Clinic n° 12 du 01/12/2016

 

BURN-OUT, ADDICTIONS, COMPORTEMENTS SUICIDAIRES

ACTU

ACD  

Les professionnels de santé ne savent pas à qui s’adresser lorsqu’ils sont en situation de souffrance psychologique. L’association SPS (Soins aux professionnels de santé) travaille à la mise en place d’un parcours de soins qui leur serait réservé. Une ligne d’appel téléphonique ouverte à tous les professionnels de santé doit être lancée au mois de décembre.

Extraits des lignes:
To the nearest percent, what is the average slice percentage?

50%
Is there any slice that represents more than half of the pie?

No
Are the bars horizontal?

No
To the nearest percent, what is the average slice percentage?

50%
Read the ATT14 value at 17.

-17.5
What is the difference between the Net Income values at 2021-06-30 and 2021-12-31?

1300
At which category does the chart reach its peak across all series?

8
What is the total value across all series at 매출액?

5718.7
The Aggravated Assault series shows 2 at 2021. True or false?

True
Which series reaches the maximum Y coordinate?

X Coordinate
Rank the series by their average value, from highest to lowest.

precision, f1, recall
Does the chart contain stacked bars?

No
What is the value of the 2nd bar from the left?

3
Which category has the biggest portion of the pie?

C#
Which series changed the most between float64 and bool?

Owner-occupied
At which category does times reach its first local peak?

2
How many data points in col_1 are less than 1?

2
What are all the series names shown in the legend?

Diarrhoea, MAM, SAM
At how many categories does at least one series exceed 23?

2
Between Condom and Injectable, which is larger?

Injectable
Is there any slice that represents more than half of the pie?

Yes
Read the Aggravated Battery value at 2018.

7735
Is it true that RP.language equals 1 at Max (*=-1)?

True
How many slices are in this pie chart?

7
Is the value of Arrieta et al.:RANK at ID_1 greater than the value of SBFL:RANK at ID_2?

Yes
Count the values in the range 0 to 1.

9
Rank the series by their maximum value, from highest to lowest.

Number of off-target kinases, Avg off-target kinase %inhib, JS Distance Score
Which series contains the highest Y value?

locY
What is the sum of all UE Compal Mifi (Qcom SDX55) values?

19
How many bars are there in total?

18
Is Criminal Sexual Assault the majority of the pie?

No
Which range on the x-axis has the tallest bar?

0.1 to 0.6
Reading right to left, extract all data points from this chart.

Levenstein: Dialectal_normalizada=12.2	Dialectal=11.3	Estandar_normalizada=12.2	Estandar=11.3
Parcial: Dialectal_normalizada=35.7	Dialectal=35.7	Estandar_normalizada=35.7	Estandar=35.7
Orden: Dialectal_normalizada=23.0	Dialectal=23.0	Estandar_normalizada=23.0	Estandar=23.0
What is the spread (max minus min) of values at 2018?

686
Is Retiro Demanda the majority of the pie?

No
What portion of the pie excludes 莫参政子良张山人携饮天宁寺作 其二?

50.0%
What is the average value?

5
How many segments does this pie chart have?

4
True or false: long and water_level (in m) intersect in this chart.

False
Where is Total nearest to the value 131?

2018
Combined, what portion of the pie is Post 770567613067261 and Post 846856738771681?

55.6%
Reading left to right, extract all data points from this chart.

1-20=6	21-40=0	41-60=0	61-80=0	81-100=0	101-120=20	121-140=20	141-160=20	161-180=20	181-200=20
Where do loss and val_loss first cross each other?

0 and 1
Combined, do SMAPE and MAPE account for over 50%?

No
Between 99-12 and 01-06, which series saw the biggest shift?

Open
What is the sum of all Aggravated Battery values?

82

Questions sur le contenu:
**1.** Pour chacune des affirmations suivantes, indiquez par oui ou par non si elle concorde avec le texte source, et citez les mots exacts du texte qui justifient votre réponse. (a) L’association SPS travaille à la mise en place d’un parcours de soins réservé aux professionnels de santé. (b) La ligne d’appel téléphonique est réservée aux seuls médecins. (c) La ligne d’appel téléphonique doit être lancée au mois de janvier.
**2.** Transcrivez fidèlement le passage du texte source qui va de « Les professionnels de santé ne » jusqu’à « mois de décembre. ».
**3.** Selon le texte source, que signifie le sigle SPS ?
Les lignes proviennent d’une autre source que le texte source.

Liste des solutions:
**1.**
(a) Oui : « travaille à la mise en place d’un parcours de soins qui leur serait réservé ».
(b) Non : « ouverte à tous les professionnels de santé ».
(c) Non : « doit être lancée au mois de décembre ».

**2.**
Les professionnels de santé ne savent pas à qui s’adresser lorsqu’ils sont en situation de souffrance psychologique. L’association SPS (Soins aux professionnels de santé) travaille à la mise en place d’un parcours de soins qui leur serait réservé. Une ligne d’appel téléphonique ouverte à tous les professionnels de santé doit être lancée au mois de décembre.

**3.** Soins aux professionnels de santé.